THREE BOSTON-AREA INSTITUTIONS are financing the construction of one of the largest renewable energy projects in the United States, a 60-megawatt solar farm in North Carolina.
MIT, Boston Medical Center, and the Post Office Square Redevelopment Corporation said on Wednesday they had signed a 25-year contract to purchase the power output from the project’s 255,000 solar panels. The power purchase agreement paved the way for the financing of the solar project, which is being developed by Dominion Resources in North Carolina’s Currituck County and scheduled to start operating later this year.
MIT agreed to buy 73 percent of the project’s power output, Boston Medical Center committed to 26 percent, and Post Office Square to 1 percent. The Post Office Square Redevelopment Corp. developed and manages the Garage at Post Office Square and the park above it.
The companies intend to purchase the power generated by the solar farm and then resell it into the power grid in North Carolina. Robert Biggio, vice president of facilities and support services at Boston Medical Center, said the Boston-area institutions hope to break-even on the transaction.
He said the institutions will continue to purchase power locally as they do now, but they will also retain renewable energy certificates from the North Carolina project that will allow them to claim they have abated 119,500 metric tons of carbon dioxide emissions, the equivalent of removing 25,250 cards from the road.
The agreement will allow MIT, Boston Medical Center, and the Post Office Square Redevelopment Corp. to offset a significant portion of their greenhouse gas emissions. Biggio said the solar power purchase, together with a $300 million campus redesign, should allow the hospital to become carbon-neutral by the end of 2018.
The 60-megawatt solar farm is much larger than any similar facility in New England, but it is still much smaller than most conventional power plants. The Pilgrim Nuclear Power Station is 680, for example, ios 680 megawatts.
Biggio said the three institutions decided on the North Carolina project rather than one closer to home after realizing the 650-acre facility could only be located in certain areas of the country.
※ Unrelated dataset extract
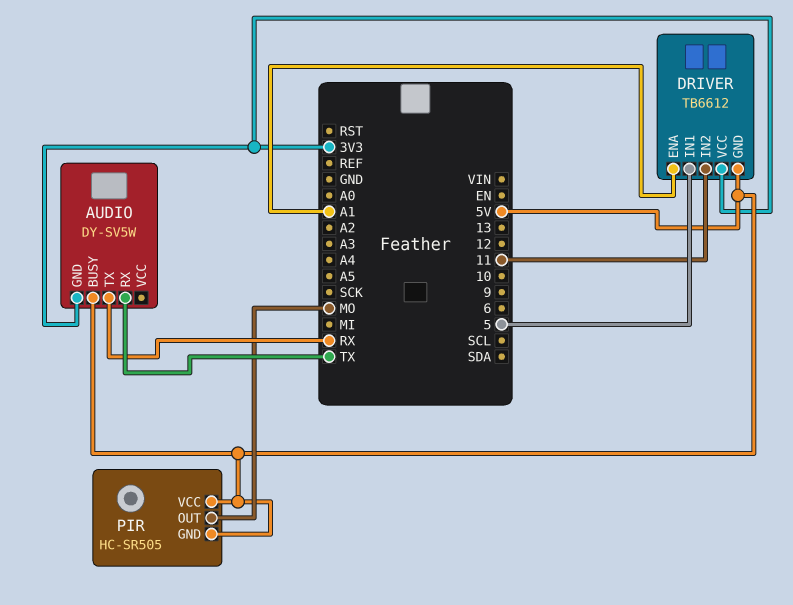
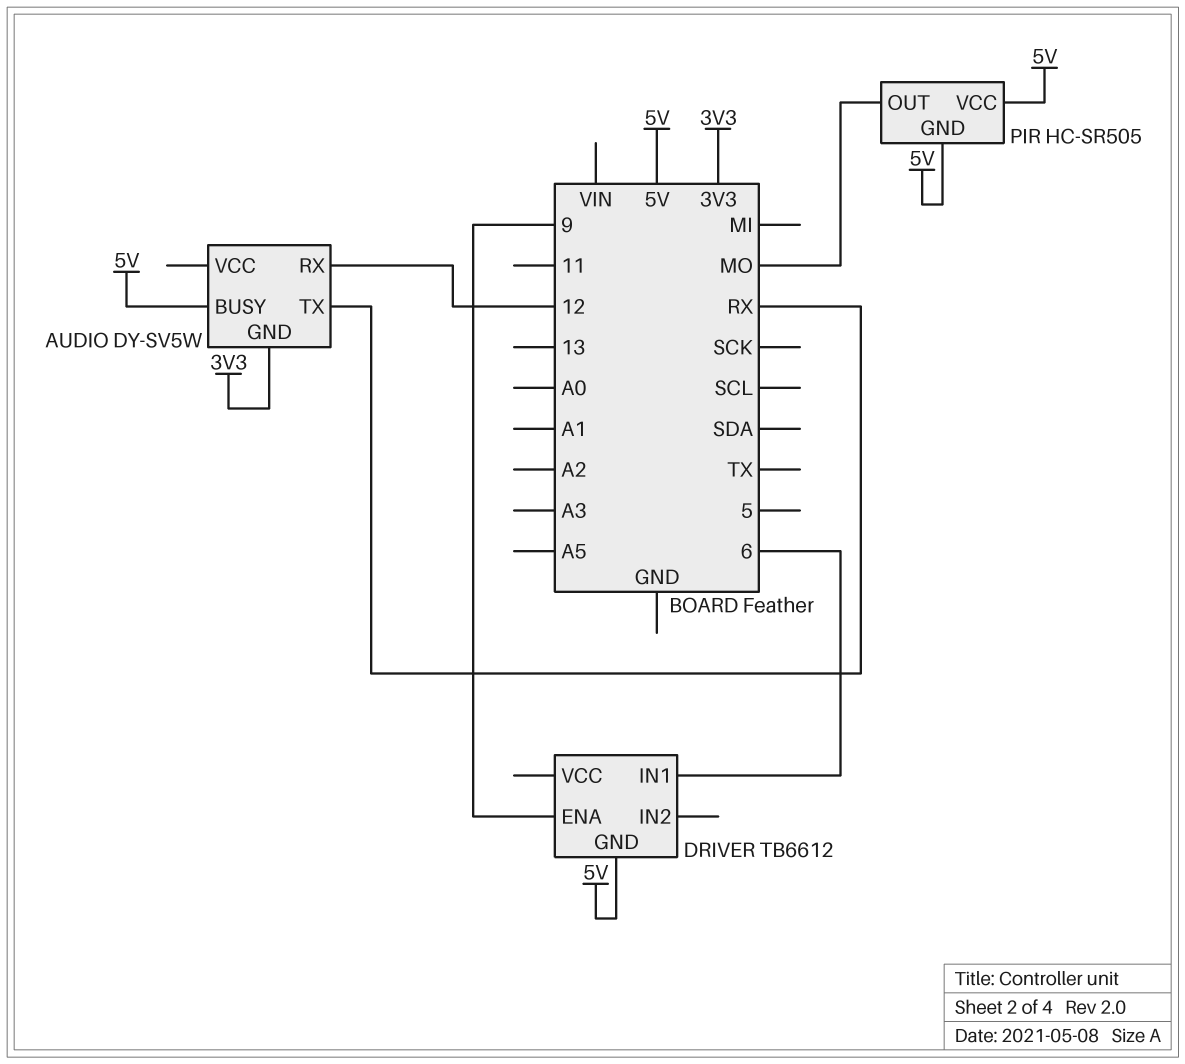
AUDIO pin RX: TX -> 12
DRIVER pin ENA: A1 -> 9
DRIVER pin IN1: 5 -> 6
DRIVER pin IN2: 11 -> none
DRIVER pin VCC: 3V3 -> none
He also said North Carolina tends to rely on coal-fired power plants more than New England, so building the facility there will have the effect of reducing dependence on the dirtier fuel.
Maria Zuber, MIT’s vice president for research, said she believes the project demonstrates what is possible. “We believe our experience can help catalyze similar investments in clean energy, which will be vital to achieving a zero-carbon global energy system within this century,” she said in a statement.